== Problem to solve ==
Please turn every line of the listing below into a JSON list of strings, one string per line, with blank lines left out.

== Task input ==
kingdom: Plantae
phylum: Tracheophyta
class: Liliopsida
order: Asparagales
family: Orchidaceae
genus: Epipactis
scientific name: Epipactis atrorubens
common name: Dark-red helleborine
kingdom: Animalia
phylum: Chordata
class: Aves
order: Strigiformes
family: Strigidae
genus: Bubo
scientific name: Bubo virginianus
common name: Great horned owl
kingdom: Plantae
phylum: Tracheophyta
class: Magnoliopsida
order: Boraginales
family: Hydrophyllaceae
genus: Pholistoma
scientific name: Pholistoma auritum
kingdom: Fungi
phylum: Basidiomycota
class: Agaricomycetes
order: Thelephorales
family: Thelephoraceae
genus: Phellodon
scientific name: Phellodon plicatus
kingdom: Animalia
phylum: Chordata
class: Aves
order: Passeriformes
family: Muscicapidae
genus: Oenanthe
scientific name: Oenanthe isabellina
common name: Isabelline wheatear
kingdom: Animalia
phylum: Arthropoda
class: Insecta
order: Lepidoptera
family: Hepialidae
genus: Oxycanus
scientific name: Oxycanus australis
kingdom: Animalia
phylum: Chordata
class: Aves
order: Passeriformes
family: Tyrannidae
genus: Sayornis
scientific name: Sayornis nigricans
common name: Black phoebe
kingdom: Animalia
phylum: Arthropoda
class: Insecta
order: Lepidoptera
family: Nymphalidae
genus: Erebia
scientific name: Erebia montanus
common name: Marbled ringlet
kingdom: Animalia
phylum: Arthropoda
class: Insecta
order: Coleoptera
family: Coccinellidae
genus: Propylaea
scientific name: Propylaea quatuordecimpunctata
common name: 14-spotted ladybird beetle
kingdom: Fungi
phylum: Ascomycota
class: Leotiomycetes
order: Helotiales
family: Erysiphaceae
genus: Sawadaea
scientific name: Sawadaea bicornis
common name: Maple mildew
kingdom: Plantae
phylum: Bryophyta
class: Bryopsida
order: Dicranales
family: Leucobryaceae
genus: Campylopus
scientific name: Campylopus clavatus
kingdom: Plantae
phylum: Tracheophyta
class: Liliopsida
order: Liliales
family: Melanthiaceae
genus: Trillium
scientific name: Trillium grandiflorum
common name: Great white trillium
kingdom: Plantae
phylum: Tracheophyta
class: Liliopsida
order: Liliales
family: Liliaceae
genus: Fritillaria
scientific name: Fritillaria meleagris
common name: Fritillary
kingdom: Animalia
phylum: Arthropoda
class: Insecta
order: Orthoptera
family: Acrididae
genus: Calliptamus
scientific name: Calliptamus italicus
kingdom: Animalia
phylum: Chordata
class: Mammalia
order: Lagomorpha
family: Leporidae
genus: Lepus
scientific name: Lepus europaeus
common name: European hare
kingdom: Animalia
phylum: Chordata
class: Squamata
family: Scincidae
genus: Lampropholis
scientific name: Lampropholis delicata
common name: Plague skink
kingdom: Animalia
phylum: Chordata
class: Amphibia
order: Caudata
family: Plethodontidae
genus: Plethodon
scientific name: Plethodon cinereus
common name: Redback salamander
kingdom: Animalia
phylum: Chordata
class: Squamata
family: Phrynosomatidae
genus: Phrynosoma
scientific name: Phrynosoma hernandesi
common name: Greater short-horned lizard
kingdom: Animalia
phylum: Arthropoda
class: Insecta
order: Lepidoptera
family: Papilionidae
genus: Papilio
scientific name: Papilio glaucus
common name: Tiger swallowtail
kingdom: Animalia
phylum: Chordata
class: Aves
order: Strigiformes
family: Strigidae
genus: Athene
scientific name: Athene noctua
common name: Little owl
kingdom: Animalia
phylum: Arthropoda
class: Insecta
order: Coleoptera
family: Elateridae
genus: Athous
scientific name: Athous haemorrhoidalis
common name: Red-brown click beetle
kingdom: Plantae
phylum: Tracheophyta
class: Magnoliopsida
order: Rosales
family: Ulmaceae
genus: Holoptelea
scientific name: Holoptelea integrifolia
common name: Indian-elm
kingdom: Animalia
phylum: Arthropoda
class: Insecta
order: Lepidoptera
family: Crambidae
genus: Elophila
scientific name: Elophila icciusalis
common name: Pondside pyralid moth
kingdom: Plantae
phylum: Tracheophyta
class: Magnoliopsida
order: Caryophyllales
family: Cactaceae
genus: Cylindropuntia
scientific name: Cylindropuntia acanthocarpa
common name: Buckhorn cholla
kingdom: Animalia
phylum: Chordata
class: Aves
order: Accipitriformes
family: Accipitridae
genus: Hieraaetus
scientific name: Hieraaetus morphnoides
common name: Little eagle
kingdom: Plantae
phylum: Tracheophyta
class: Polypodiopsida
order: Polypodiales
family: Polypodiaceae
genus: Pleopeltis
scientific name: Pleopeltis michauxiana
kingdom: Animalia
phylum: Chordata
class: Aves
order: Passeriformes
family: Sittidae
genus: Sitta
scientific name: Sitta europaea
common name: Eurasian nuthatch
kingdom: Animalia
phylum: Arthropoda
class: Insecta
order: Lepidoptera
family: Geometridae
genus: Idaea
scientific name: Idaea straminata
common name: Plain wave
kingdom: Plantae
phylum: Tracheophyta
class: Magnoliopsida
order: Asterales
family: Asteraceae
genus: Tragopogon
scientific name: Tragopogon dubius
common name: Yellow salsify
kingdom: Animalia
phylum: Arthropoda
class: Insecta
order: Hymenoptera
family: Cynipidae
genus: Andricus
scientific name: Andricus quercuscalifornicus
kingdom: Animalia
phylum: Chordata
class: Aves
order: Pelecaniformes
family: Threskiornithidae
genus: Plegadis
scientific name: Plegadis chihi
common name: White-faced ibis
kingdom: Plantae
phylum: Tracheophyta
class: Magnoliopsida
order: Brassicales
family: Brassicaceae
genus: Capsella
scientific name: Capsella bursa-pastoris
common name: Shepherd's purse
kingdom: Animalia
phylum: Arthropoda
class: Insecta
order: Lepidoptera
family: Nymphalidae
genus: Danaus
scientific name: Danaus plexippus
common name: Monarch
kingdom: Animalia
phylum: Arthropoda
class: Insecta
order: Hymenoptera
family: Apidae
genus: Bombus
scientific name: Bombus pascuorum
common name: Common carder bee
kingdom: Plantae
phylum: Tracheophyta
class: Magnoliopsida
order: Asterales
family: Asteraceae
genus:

== Answer ==
[
  "kingdom: Plantae",
  "phylum: Tracheophyta",
  "class: Liliopsida",
  "order: Asparagales",
  "family: Orchidaceae",
  "genus: Epipactis",
  "scientific name: Epipactis atrorubens",
  "common name: Dark-red helleborine",
  "kingdom: Animalia",
  "phylum: Chordata",
  "class: Aves",
  "order: Strigiformes",
  "family: Strigidae",
  "genus: Bubo",
  "scientific name: Bubo virginianus",
  "common name: Great horned owl",
  "kingdom: Plantae",
  "phylum: Tracheophyta",
  "class: Magnoliopsida",
  "order: Boraginales",
  "family: Hydrophyllaceae",
  "genus: Pholistoma",
  "scientific name: Pholistoma auritum",
  "kingdom: Fungi",
  "phylum: Basidiomycota",
  "class: Agaricomycetes",
  "order: Thelephorales",
  "family: Thelephoraceae",
  "genus: Phellodon",
  "scientific name: Phellodon plicatus",
  "kingdom: Animalia",
  "phylum: Chordata",
  "class: Aves",
  "order: Passeriformes",
  "family: Muscicapidae",
  "genus: Oenanthe",
  "scientific name: Oenanthe isabellina",
  "common name: Isabelline wheatear",
  "kingdom: Animalia",
  "phylum: Arthropoda",
  "class: Insecta",
  "order: Lepidoptera",
  "family: Hepialidae",
  "genus: Oxycanus",
  "scientific name: Oxycanus australis",
  "kingdom: Animalia",
  "phylum: Chordata",
  "class: Aves",
  "order: Passeriformes",
  "family: Tyrannidae",
  "genus: Sayornis",
  "scientific name: Sayornis nigricans",
  "common name: Black phoebe",
  "kingdom: Animalia",
  "phylum: Arthropoda",
  "class: Insecta",
  "order: Lepidoptera",
  "family: Nymphalidae",
  "genus: Erebia",
  "scientific name: Erebia montanus",
  "common name: Marbled ringlet",
  "kingdom: Animalia",
  "phylum: Arthropoda",
  "class: Insecta",
  "order: Coleoptera",
  "family: Coccinellidae",
  "genus: Propylaea",
  "scientific name: Propylaea quatuordecimpunctata",
  "common name: 14-spotted ladybird beetle",
  "kingdom: Fungi",
  "phylum: Ascomycota",
  "class: Leotiomycetes",
  "order: Helotiales",
  "family: Erysiphaceae",
  "genus: Sawadaea",
  "scientific name: Sawadaea bicornis",
  "common name: Maple mildew",
  "kingdom: Plantae",
  "phylum: Bryophyta",
  "class: Bryopsida",
  "order: Dicranales",
  "family: Leucobryaceae",
  "genus: Campylopus",
  "scientific name: Campylopus clavatus",
  "kingdom: Plantae",
  "phylum: Tracheophyta",
  "class: Liliopsida",
  "order: Liliales",
  "family: Melanthiaceae",
  "genus: Trillium",
  "scientific name: Trillium grandiflorum",
  "common name: Great white trillium",
  "kingdom: Plantae",
  "phylum: Tracheophyta",
  "class: Liliopsida",
  "order: Liliales",
  "family: Liliaceae",
  "genus: Fritillaria",
  "scientific name: Fritillaria meleagris",
  "common name: Fritillary",
  "kingdom: Animalia",
  "phylum: Arthropoda",
  "class: Insecta",
  "order: Orthoptera",
  "family: Acrididae",
  "genus: Calliptamus",
  "scientific name: Calliptamus italicus",
  "kingdom: Animalia",
  "phylum: Chordata",
  "class: Mammalia",
  "order: Lagomorpha",
  "family: Leporidae",
  "genus: Lepus",
  "scientific name: Lepus europaeus",
  "common name: European hare",
  "kingdom: Animalia",
  "phylum: Chordata",
  "class: Squamata",
  "family: Scincidae",
  "genus: Lampropholis",
  "scientific name: Lampropholis delicata",
  "common name: Plague skink",
  "kingdom: Animalia",
  "phylum: Chordata",
  "class: Amphibia",
  "order: Caudata",
  "family: Plethodontidae",
  "genus: Plethodon",
  "scientific name: Plethodon cinereus",
  "common name: Redback salamander",
  "kingdom: Animalia",
  "phylum: Chordata",
  "class: Squamata",
  "family: Phrynosomatidae",
  "genus: Phrynosoma",
  "scientific name: Phrynosoma hernandesi",
  "common name: Greater short-horned lizard",
  "kingdom: Animalia",
  "phylum: Arthropoda",
  "class: Insecta",
  "order: Lepidoptera",
  "family: Papilionidae",
  "genus: Papilio",
  "scientific name: Papilio glaucus",
  "common name: Tiger swallowtail",
  "kingdom: Animalia",
  "phylum: Chordata",
  "class: Aves",
  "order: Strigiformes",
  "family: Strigidae",
  "genus: Athene",
  "scientific name: Athene noctua",
  "common name: Little owl",
  "kingdom: Animalia",
  "phylum: Arthropoda",
  "class: Insecta",
  "order: Coleoptera",
  "family: Elateridae",
  "genus: Athous",
  "scientific name: Athous haemorrhoidalis",
  "common name: Red-brown click beetle",
  "kingdom: Plantae",
  "phylum: Tracheophyta",
  "class: Magnoliopsida",
  "order: Rosales",
  "family: Ulmaceae",
  "genus: Holoptelea",
  "scientific name: Holoptelea integrifolia",
  "common name: Indian-elm",
  "kingdom: Animalia",
  "phylum: Arthropoda",
  "class: Insecta",
  "order: Lepidoptera",
  "family: Crambidae",
  "genus: Elophila",
  "scientific name: Elophila icciusalis",
  "common name: Pondside pyralid moth",
  "kingdom: Plantae",
  "phylum: Tracheophyta",
  "class: Magnoliopsida",
  "order: Caryophyllales",
  "family: Cactaceae",
  "genus: Cylindropuntia",
  "scientific name: Cylindropuntia acanthocarpa",
  "common name: Buckhorn cholla",
  "kingdom: Animalia",
  "phylum: Chordata",
  "class: Aves",
  "order: Accipitriformes",
  "family: Accipitridae",
  "genus: Hieraaetus",
  "scientific name: Hieraaetus morphnoides",
  "common name: Little eagle",
  "kingdom: Plantae",
  "phylum: Tracheophyta",
  "class: Polypodiopsida",
  "order: Polypodiales",
  "family: Polypodiaceae",
  "genus: Pleopeltis",
  "scientific name: Pleopeltis michauxiana",
  "kingdom: Animalia",
  "phylum: Chordata",
  "class: Aves",
  "order: Passeriformes",
  "family: Sittidae",
  "genus: Sitta",
  "scientific name: Sitta europaea",
  "common name: Eurasian nuthatch",
  "kingdom: Animalia",
  "phylum: Arthropoda",
  "class: Insecta",
  "order: Lepidoptera",
  "family: Geometridae",
  "genus: Idaea",
  "scientific name: Idaea straminata",
  "common name: Plain wave",
  "kingdom: Plantae",
  "phylum: Tracheophyta",
  "class: Magnoliopsida",
  "order: Asterales",
  "family: Asteraceae",
  "genus: Tragopogon",
  "scientific name: Tragopogon dubius",
  "common name: Yellow salsify",
  "kingdom: Animalia",
  "phylum: Arthropoda",
  "class: Insecta",
  "order: Hymenoptera",
  "family: Cynipidae",
  "genus: Andricus",
  "scientific name: Andricus quercuscalifornicus",
  "kingdom: Animalia",
  "phylum: Chordata",
  "class: Aves",
  "order: Pelecaniformes",
  "family: Threskiornithidae",
  "genus: Plegadis",
  "scientific name: Plegadis chihi",
  "common name: White-faced ibis",
  "kingdom: Plantae",
  "phylum: Tracheophyta",
  "class: Magnoliopsida",
  "order: Brassicales",
  "family: Brassicaceae",
  "genus: Capsella",
  "scientific name: Capsella bursa-pastoris",
  "common name: Shepherd's purse",
  "kingdom: Animalia",
  "phylum: Arthropoda",
  "class: Insecta",
  "order: Lepidoptera",
  "family: Nymphalidae",
  "genus: Danaus",
  "scientific name: Danaus plexippus",
  "common name: Monarch",
  "kingdom: Animalia",
  "phylum: Arthropoda",
  "class: Insecta",
  "order: Hymenoptera",
  "family: Apidae",
  "genus: Bombus",
  "scientific name: Bombus pascuorum",
  "common name: Common carder bee",
  "kingdom: Plantae",
  "phylum: Tracheophyta",
  "class: Magnoliopsida",
  "order: Asterales",
  "family: Asteraceae",
  "genus:"
]